Who are the photographers who have best represented the South, according to you?
The South has never had a shortage of creative talent from which to choose. That said, I would find it hard to answer that question without discussing Eudora Welty, William Eggleston, William Christenberry, Harry Callahan, and Walker Evans, among others. These are a few of the ones who just got it. They knew the South like the back of their hands and were able to convey that in a most admirable way. My generation has contributed to this league, also, in Shelby Lee Adams, Mike Smith, Debbie Fleming Caffery, Birney Imes, Keith Carter, Maude Schuyler Clay, Jack Spencer, Sally Mann, Chip Simone, Tim Barnwell, Shelby Lee Adams, Thomas Neff, and Dave Anderson. And the generation following us has some uncommon new talent such as Laura Noel, Kathleen Robbins, Eliot Dudik, Daniel Shea, Misty Keasler, Anne Berry, Sheila Pree Bright, Vicki Hunt, Joanna Knox, Anderson Scott, Phil Nesmith … I could go on and on. And thus … the reason for the magazine.
How do you select the photographers who will be published in your magazine? And how to you submit work?
Our issues begin with an idea – a season, a location, an event – and something organic grows from that each time. Each issue is like writing a little book. It can be exhausting, but is equally rewarding. Beginning this month, we are “outsourcing” a bit, engaging new sets of eyes to bring us what they see. We’ve lined up a series of guest curators who are either photographers, gallerists, curators, authors, or collectors who will each take the editorial responsibility for one issue. They will choose the nine to12 feature photographers, and either choose or make suggestions for the columns. In our May issue our guest curator was Jerry Atnip, someone who is not only a fine art and commercial photographer in the South, but a man who wears the hats of, designer, critical reviewer, mentor and supporter of the arts. The May issue is all about his hometown Nashville, and their world of fine art photography. From nine talented masters and emerging artists in our Features, to Nashville galleries and museums, books published by some of our featured artists, a collector’s interview, and a profile of an arts magazine. This is a formula we hope to replicate with other guest curators.
The June issue’s theme is of graduating seniors with either a photography major or emphasis, from Southern schools and universities. Texas, that curious blend of South and Southwest, will be the subject in July, curated by Steve Clark of the Stephen Clark Gallery.
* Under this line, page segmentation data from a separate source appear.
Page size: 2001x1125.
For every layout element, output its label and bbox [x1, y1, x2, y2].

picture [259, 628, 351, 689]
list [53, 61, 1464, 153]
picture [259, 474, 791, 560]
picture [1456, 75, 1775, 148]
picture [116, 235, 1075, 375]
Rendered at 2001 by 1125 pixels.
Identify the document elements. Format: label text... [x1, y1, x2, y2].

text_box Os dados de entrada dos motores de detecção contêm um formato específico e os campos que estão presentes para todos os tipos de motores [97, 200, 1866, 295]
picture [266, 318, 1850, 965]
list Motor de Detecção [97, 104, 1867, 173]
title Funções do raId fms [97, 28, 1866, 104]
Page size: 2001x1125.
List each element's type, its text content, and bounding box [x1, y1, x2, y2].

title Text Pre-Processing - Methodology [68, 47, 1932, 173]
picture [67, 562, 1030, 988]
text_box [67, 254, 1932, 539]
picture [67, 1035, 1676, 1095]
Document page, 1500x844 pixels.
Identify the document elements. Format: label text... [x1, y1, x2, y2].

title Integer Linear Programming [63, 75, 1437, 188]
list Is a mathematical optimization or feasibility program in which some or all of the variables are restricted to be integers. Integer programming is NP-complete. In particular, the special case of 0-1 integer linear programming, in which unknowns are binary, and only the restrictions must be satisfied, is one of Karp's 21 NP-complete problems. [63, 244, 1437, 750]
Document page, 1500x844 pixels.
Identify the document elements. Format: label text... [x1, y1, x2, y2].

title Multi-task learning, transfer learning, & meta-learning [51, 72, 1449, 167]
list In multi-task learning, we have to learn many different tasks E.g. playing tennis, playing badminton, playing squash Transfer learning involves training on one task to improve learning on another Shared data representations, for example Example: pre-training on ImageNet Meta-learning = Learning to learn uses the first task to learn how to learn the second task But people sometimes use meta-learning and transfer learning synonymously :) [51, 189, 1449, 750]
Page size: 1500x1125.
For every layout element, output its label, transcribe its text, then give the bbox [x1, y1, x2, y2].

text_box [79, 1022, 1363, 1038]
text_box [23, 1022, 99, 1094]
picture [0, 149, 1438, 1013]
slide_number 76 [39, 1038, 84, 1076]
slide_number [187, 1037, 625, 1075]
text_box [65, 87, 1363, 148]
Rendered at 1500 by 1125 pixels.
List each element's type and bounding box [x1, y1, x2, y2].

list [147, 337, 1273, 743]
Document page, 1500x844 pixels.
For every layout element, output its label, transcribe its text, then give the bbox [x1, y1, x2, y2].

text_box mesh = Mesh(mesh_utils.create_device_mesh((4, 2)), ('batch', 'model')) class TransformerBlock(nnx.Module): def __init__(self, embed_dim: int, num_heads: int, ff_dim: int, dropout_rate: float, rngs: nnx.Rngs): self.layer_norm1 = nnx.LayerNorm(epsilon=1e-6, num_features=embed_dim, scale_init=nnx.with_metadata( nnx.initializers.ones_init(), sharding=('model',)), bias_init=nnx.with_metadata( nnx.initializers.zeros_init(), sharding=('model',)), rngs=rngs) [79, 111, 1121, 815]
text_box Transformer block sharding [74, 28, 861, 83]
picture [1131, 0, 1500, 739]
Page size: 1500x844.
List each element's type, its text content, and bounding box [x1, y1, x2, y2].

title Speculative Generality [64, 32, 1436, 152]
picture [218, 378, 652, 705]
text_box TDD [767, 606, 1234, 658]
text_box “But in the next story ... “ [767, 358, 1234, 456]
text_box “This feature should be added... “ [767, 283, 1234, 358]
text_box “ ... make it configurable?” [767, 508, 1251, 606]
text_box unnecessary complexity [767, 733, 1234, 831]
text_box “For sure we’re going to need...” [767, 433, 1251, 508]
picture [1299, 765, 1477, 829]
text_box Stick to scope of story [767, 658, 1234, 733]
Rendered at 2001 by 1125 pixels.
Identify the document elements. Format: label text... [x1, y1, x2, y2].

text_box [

Gabrielle Larew of DOMA Gallery in Charlotte will curate our September issue. And October brings us to our political issue, with both Democratic and Republican presidential conventions being held in the South.
We do accept submissions of work. Please submit a link (not files) to: email@example.com. All photos must be the work of a photographer who lives in the South, or grew up in the South. Or, photography taken of the South by someone who lives elsewhere.
Can you tell us about what your upcoming plans?
We’re busy preparing the launch of the second of the four regional magazines we will produce in the next two years. We are also moving to a tablet format and a more frequent print schedule, while working on a redesign of the current issue and archival material at this time. The same illuminating and provocative editorial – just more of it, in a more accessible format.